Agricultural experts said the bumper harvest will help ease the country's food price hikes, facilitating the government's efforts to combat the stubbornly high inflation rate.
But the experts also said that China's robust demand means the increased grain production is unlikely to check the country's growing imports, particularly for corn.
Bumper yields this year saw food output rising to a record 571 million tons, registering a 4.5 percent increase year-on-year. The production volume has already reached the government's grain output target for 2020, the bureau said.
Yields of the three major crops - rice, wheat and corn - stood at 510 million tons. Rice output increased by 2.6 percent year-on-year to 200 million tons, wheat grew by 2.4 percent year-on-year to 118 million tons, while corn jumped by 8.2 percent from last year to 192 million tons, according to official data.
Increased corn yields reflected an improvement in the country's grain-production structure, the statistics bureau said.
"The increased food production will help stabilize the prices of agricultural commodities and ease the government's effort to contain the inflation rate next year," said Hu Bingchuan, a researcher at the Rural Development Institute of the Chinese Academy of Social Sciences.
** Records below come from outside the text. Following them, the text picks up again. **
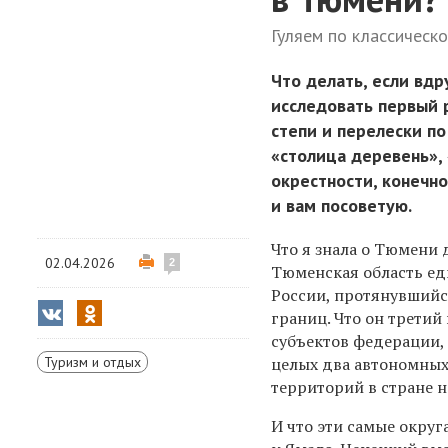
Гуляем по классическ
Что делать, если вдр
исследовать первый 
степи и перелески п
«столица деревень»,
окрестности, конечно
и вам посоветую.
Что я знала о Тюмени 
02.04.2026
2
Тюменская область е
России, протянувшийс
границ. Что он третий
субъектов федерации, 
Туризм и отдых
целых два автономных
территорий в стране н
И что эти самые окру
Since the beginning of the year, the government has prioritized efforts to combat high inflation. In July, the consumer price index (CPI), the major gauge of inflation, surged to a 37-month high of 6.5 percent year-on-year.
It declined to 5.5 percent in October and is expected to continue its downward trend, when figures for November are released. Food prices, especially the increased price of pork, were regarded as one of the major drivers of the surging inflation.
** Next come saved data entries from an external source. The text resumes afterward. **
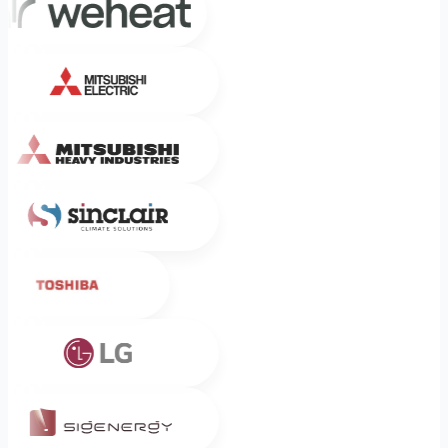
Mitsubishi Electric
Mitsubishi Heavy Industries
Sinclair
Toshiba
LG
Sigenergy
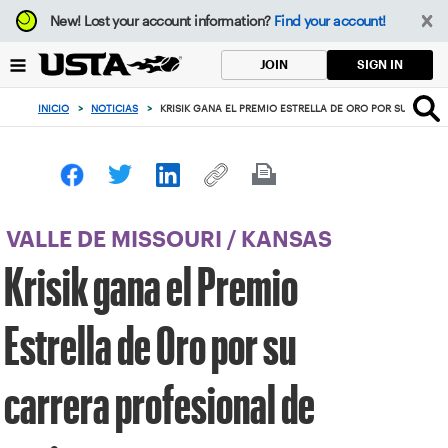
Enfoque
New!
Lost your account information?
Find your account!
desde
el
SIGN IN
JOIN
botón
de
INICIO
>
NOTICIAS
>
KRISIK GANA EL PREMIO ESTRELLA DE ORO POR SU CARRER
volver
al
principio
VALLE DE MISSOURI
/
KANSAS
Krisik gana el Premio
Estrella de Oro por su
carrera profesional de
As the country's urbanization process deepened, Chinese families consumed more meat in their daily diet, generating extra demand for corn as animal feed.
In the meantime, industrial demand for starch and ethanol also increased, imposing upward pressure on corn imports.
Prompted by the surging demand, corn imports this year are still expected to grow, despite increased domestic production, said Ma Wenfeng, a senior analyst at Beijing Orient Agribusiness Consultant Ltd, a major agricultural consultancy.
In October, Morgan Stanley issued a report saying China is expected to import 4 million tons of corn this year, compared with last year's 1.57 million tons.
However according to Ma, the increase is unlikely to be that drastic. "I reckon this year's corn imports are likely to stand between 2 million tons and 2.5 million tons," Ma said.
Corn imports are expected to maintain a "mild and stable increase" over the next few years, said Xu Xiaoqing, director of the department for rural economic development at the Development Research Center of the State Council, one of China's top think tanks.
The country imported 645,000 tons of corn during the first nine months of this year, according to data from grain.gov.cn, a website operated by the China National Grain and Oils Information Center.
In July, China ordered 533,000 tons of corn for delivery after August from the United States, according to the US Department of Agriculture, exceeding US estimates for Chinese's corn imports for the whole year.